The principle, Pezzulo adds, is one of the lead designers, Norma Goldman, over several meetings, promised she wouldn't overcharge or run a markup, Golisano alleged. Goldman worked for Golisano before, on his upstate New York home. (One meeting where Golisano and Goldman talked about fees for the Laurel project, court records show, took place in Golisano's Naples home.)

Goldman, according to deposition records, presented a different version. She alleged Golisano promised he wouldn't sue her if she fixed several issues with the project — for free — soon after he took the Laurel out for a trip out of West Palm Beach. Goldman, in court, further contended the markup was a misunderstanding, not deception. Goldman's attorney, David Rothenberg, declined to comment.

“It came down to two competing versions of what happened,” Pezzulo says. “Even though it was less than what we had asked for, we are very glad the jury agreed with Tom.”
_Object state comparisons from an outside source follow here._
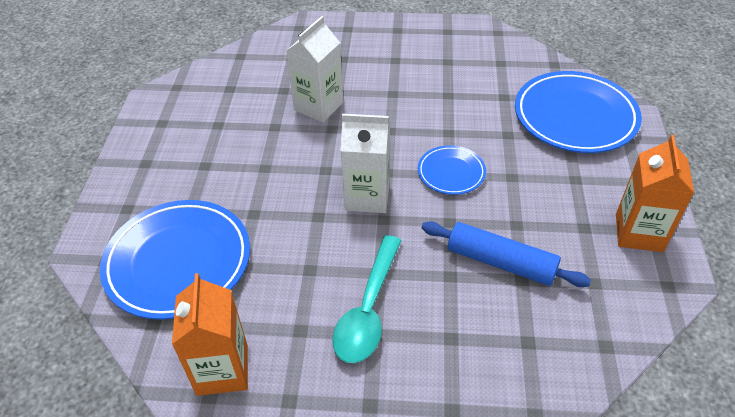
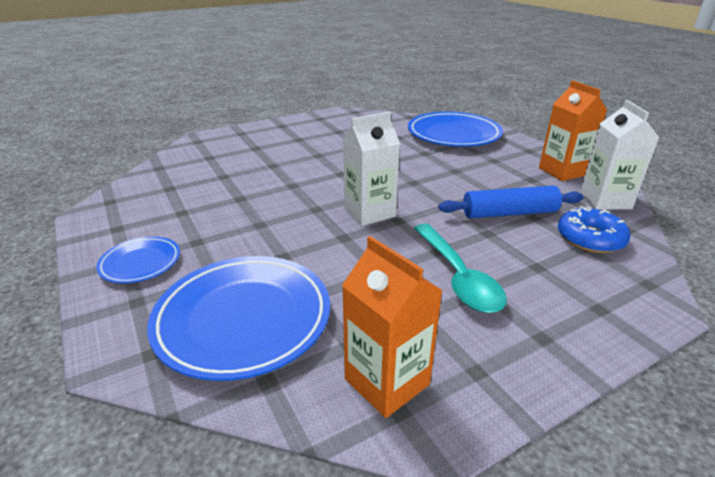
camera: 35 degrees left, 15 degrees down
white carton [286,16,343,122] -> white carton moved to [580,100,660,210]
blue plate [418,145,486,195] -> blue plate moved to [96,236,180,283]
none -> blue donut [558,206,630,253]

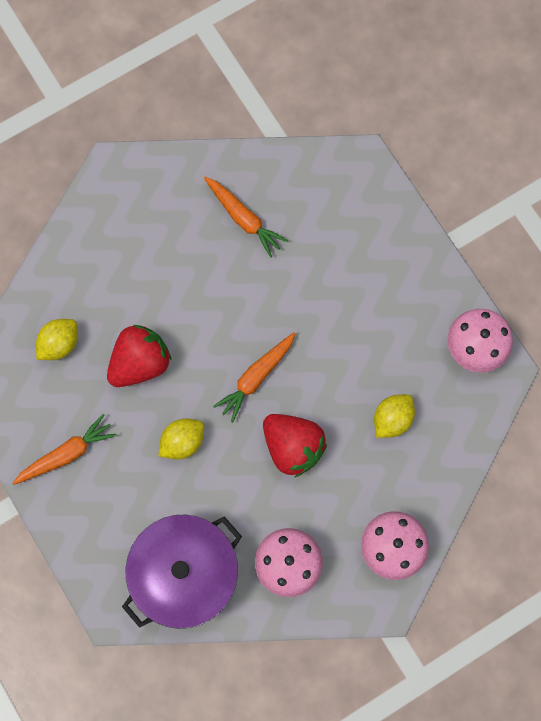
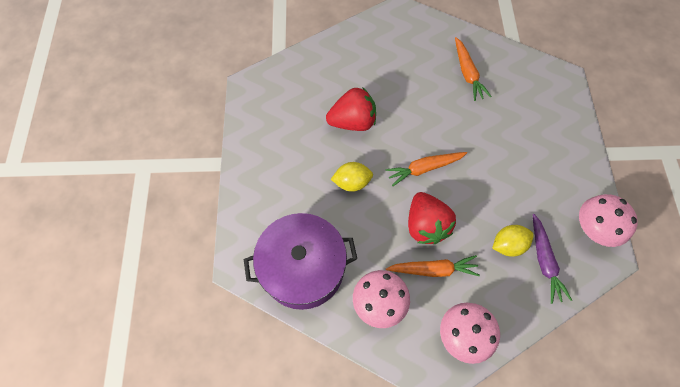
camera: 30 degrees right, 10 degrees down
orange carrot [12,414,117,485] -> orange carrot moved to [386,255,480,277]
yellow lemon [36,319,78,360] -> none
none -> purple carrot [533,214,572,304]

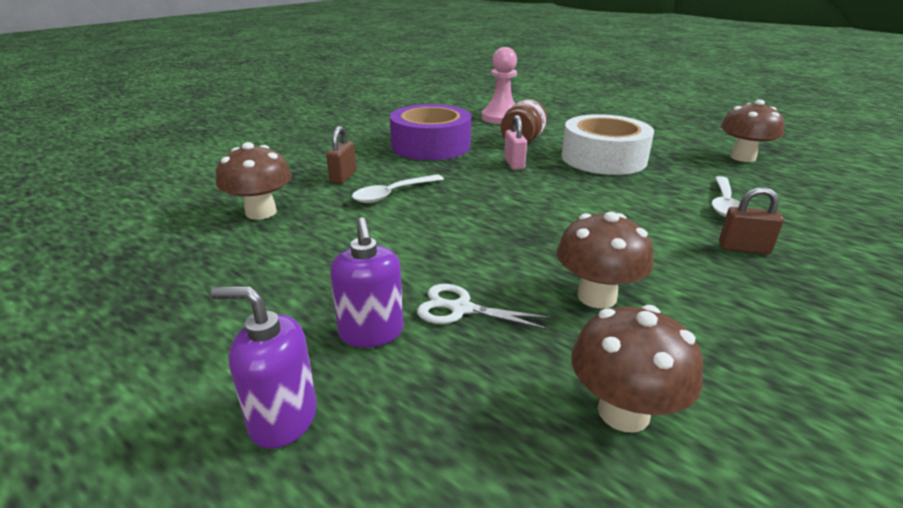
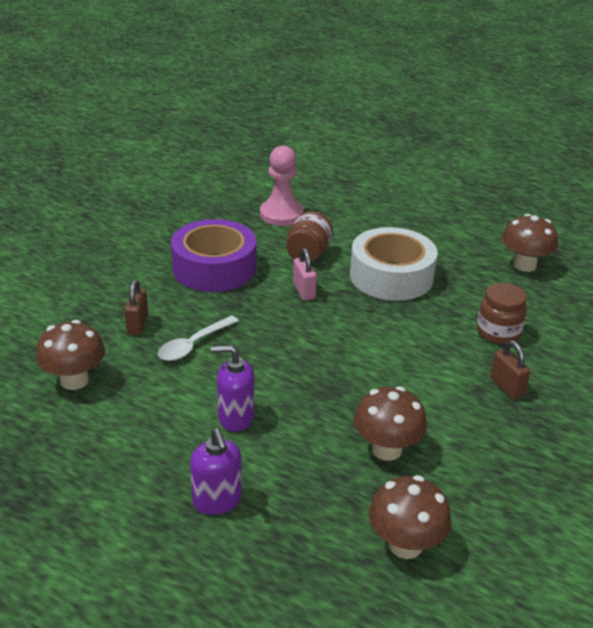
camera: 10 degrees left, 5 degrees up
purple soap dispenser [211,286,317,449] -> purple soap dispenser moved to [211,345,254,432]
white scissors [417,284,552,330] -> none
white spoon [712,176,740,217] -> brown jar [477,283,527,344]
brown padlock [719,187,784,254] -> brown padlock turned 60 degrees clockwise [490,341,530,399]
Beyond the 'rich are different than you and me' air to the lawsuit, Golisano, who founded payroll giant Paychex and once owned the NHL's Buffalo Sabres, remains one of the region's most noted philanthropists.

Golisano became a full-time Florida resident in 2009, wanting to escape New York's high taxes. In the last nine years he's donated more than $30 million to Southwest Florida causes and institutions, including a children's hospital in Fort Myers; a children's museum in Naples; and a field house at Ave Maria University.